● What is expected:
Bring together all lines of the material below that contain the string "down".
Records section start
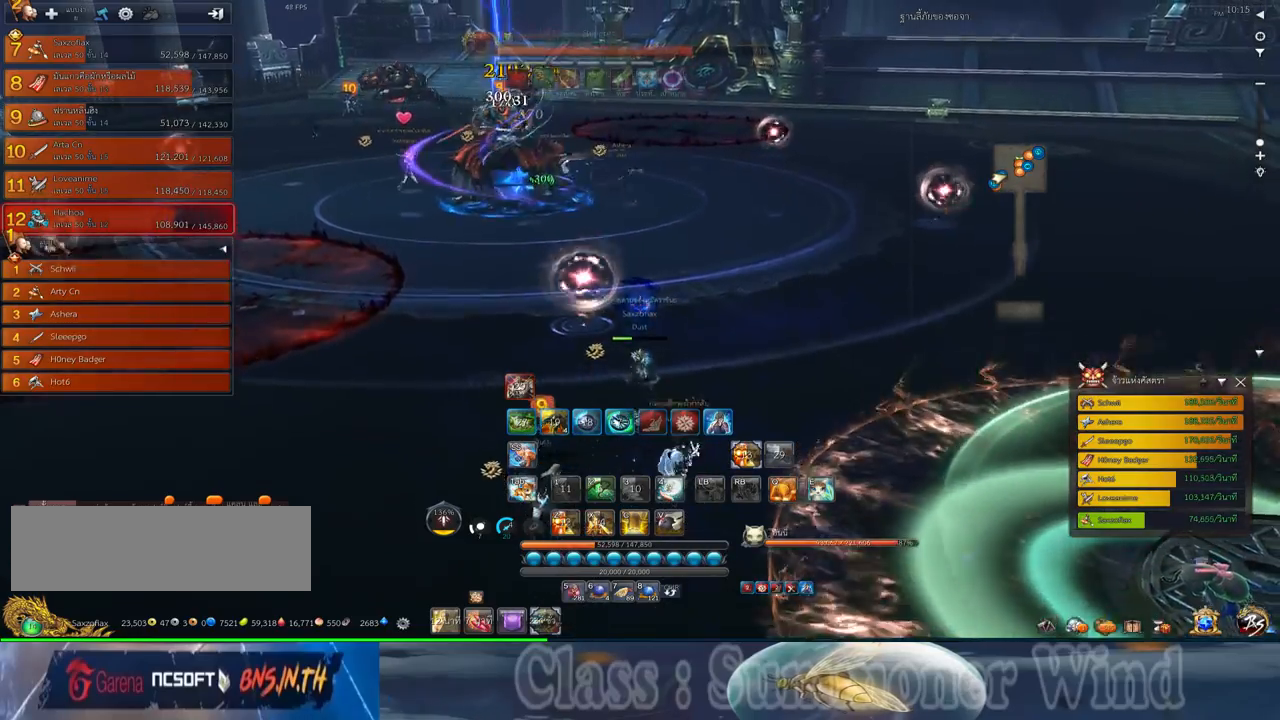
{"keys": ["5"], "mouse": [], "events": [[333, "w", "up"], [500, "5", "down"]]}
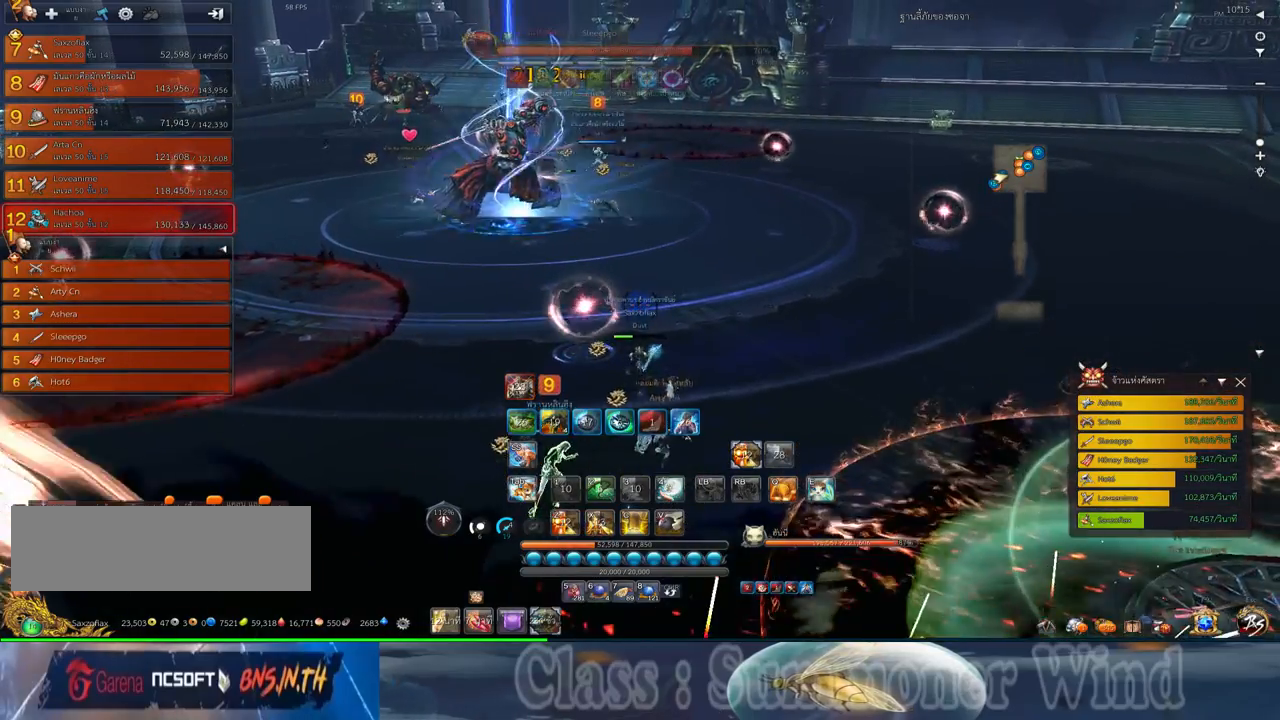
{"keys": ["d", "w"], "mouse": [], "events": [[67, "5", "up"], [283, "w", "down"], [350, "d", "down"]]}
Records section end
Records section start
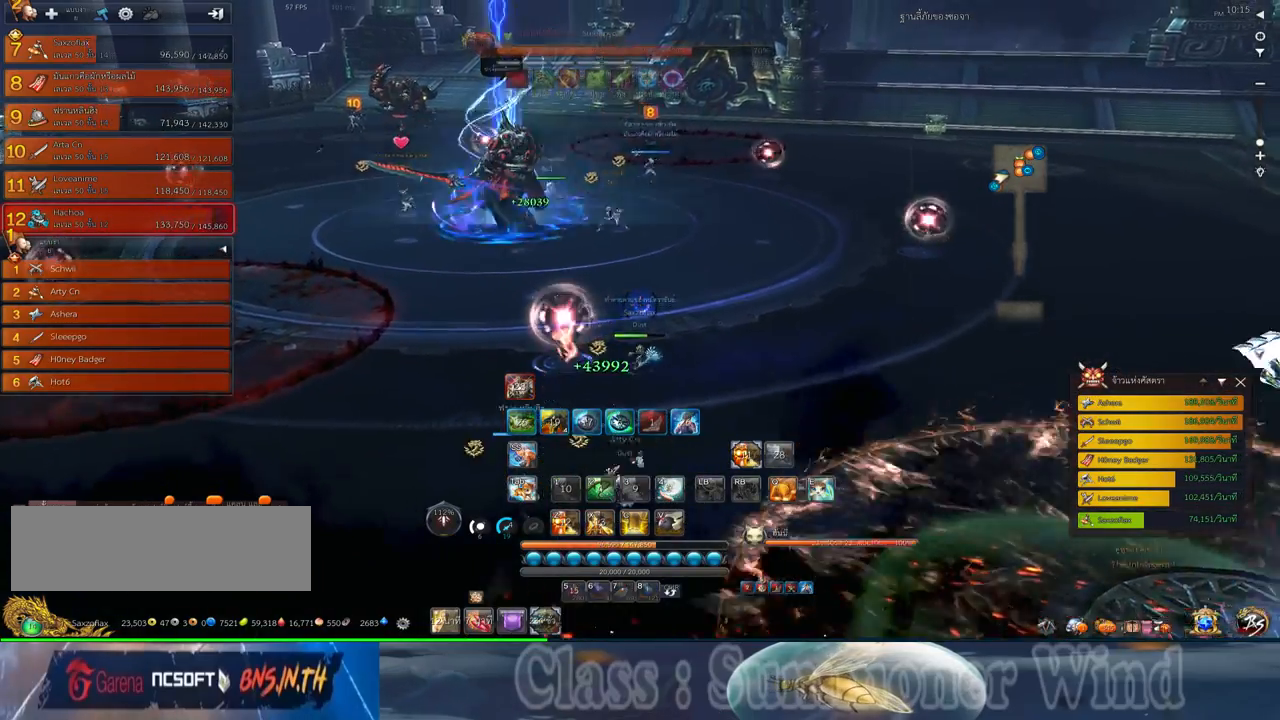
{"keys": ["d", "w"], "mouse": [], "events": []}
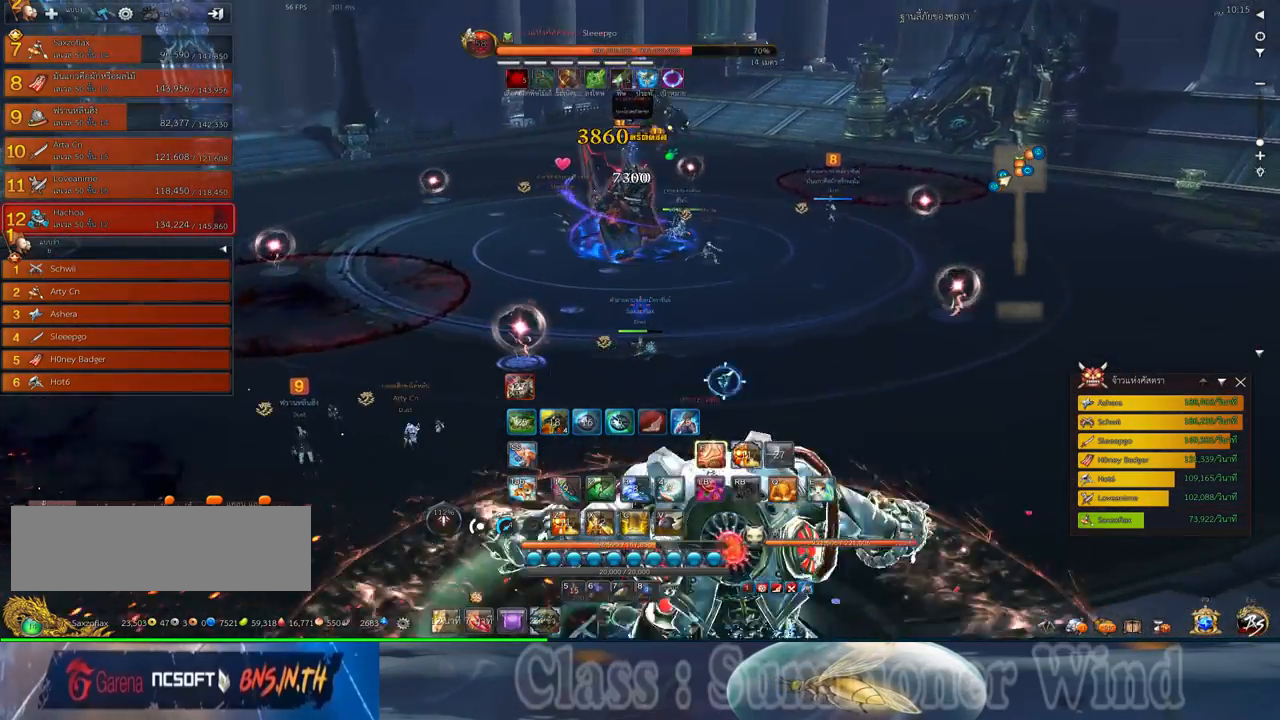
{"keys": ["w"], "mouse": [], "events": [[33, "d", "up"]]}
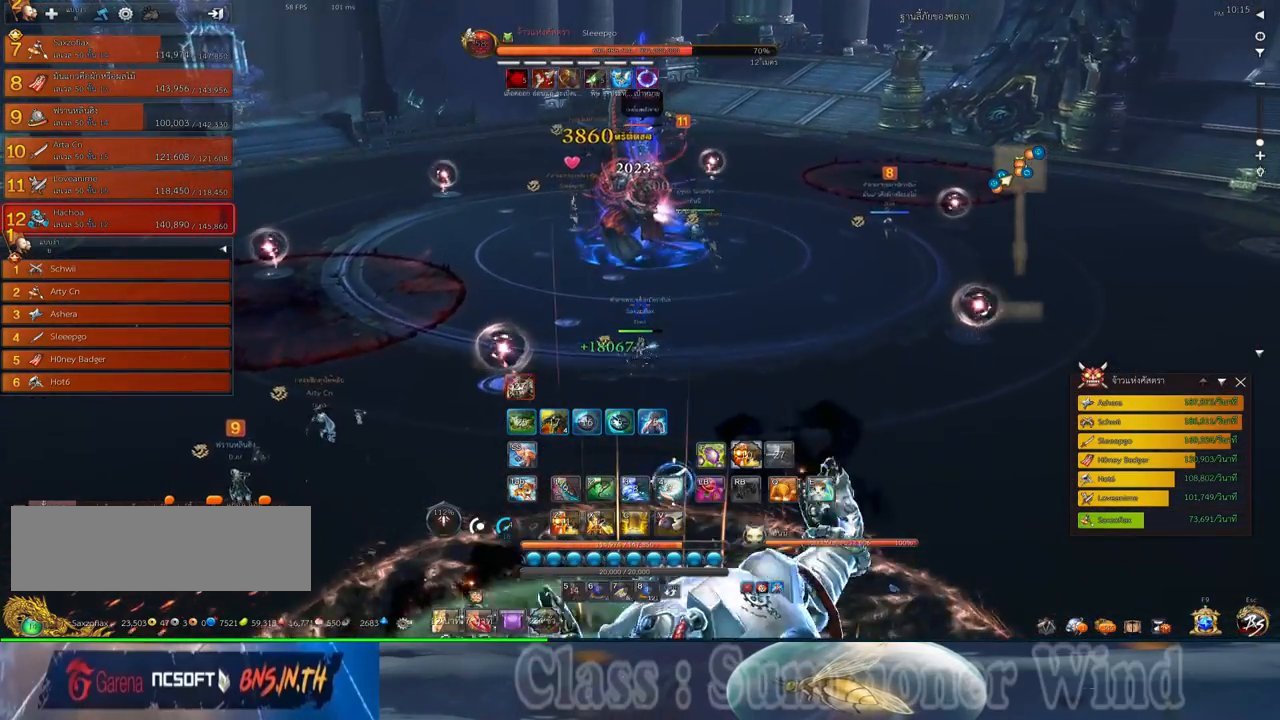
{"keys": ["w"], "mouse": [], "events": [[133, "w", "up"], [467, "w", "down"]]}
Records section end
Records section start
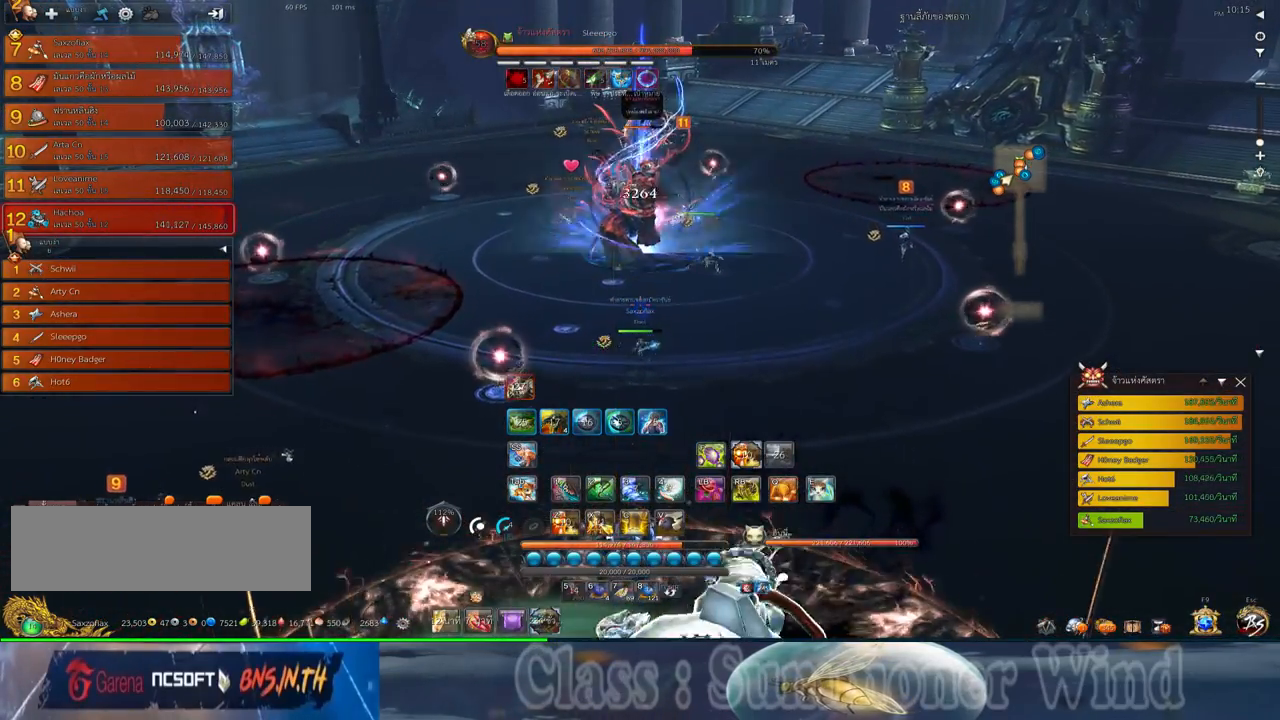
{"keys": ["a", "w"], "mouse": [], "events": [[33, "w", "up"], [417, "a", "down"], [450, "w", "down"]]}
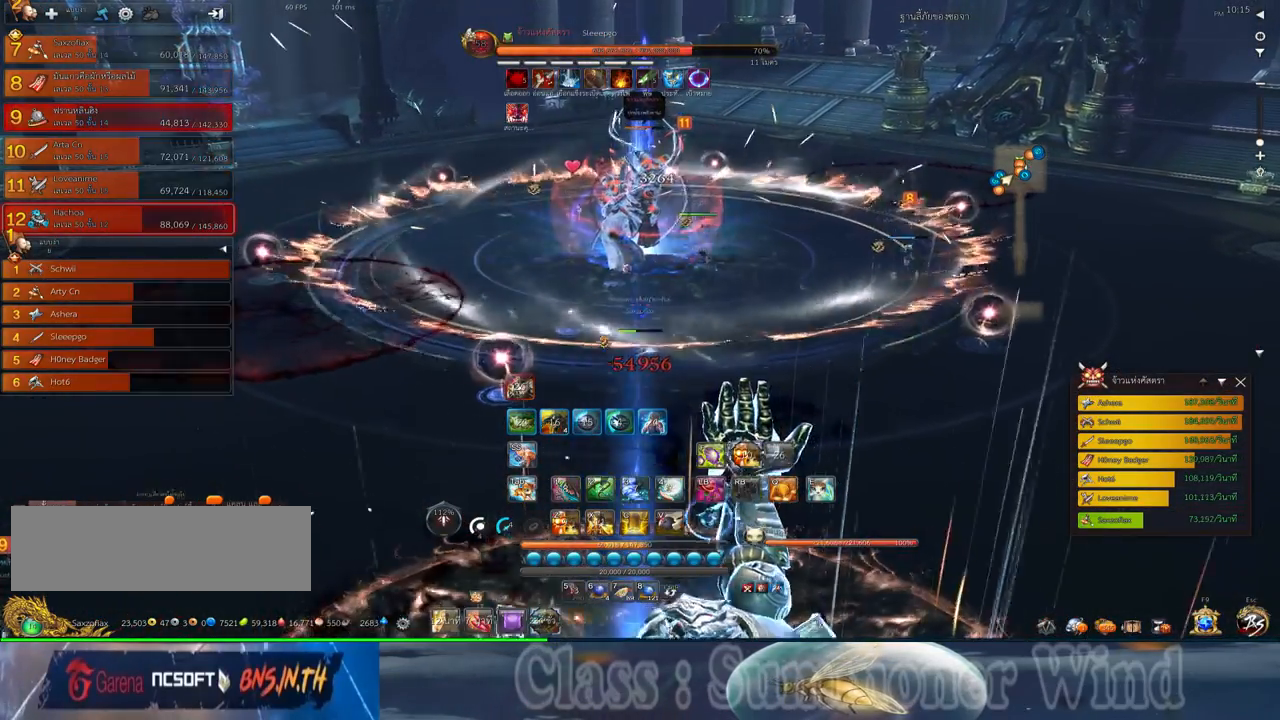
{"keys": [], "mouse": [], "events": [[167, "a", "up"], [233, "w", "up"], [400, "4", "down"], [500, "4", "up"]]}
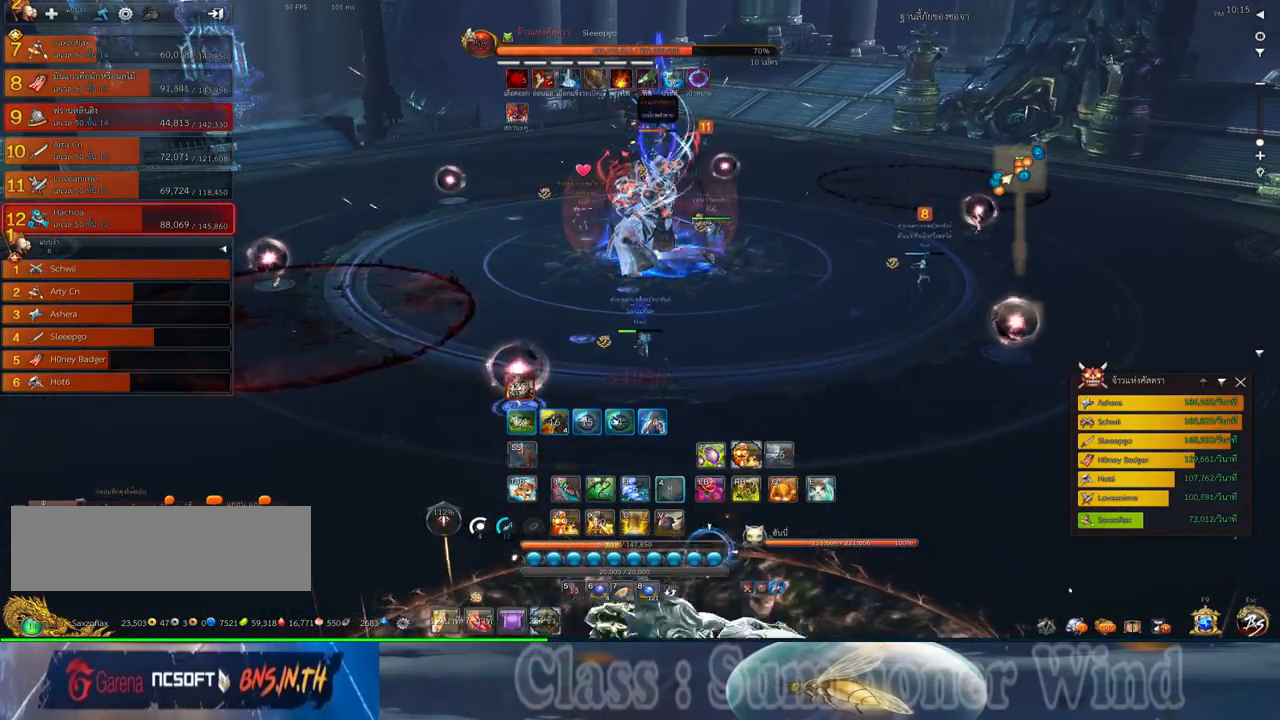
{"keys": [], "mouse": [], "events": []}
Records section end
● Completed task:
{"keys": ["5"], "mouse": [], "events": [[333, "w", "up"], [500, "5", "down"]]}
{"keys": ["d", "w"], "mouse": [], "events": [[67, "5", "up"], [283, "w", "down"], [350, "d", "down"]]}
{"keys": ["w"], "mouse": [], "events": [[133, "w", "up"], [467, "w", "down"]]}
{"keys": ["a", "w"], "mouse": [], "events": [[33, "w", "up"], [417, "a", "down"], [450, "w", "down"]]}
{"keys": [], "mouse": [], "events": [[167, "a", "up"], [233, "w", "up"], [400, "4", "down"], [500, "4", "up"]]}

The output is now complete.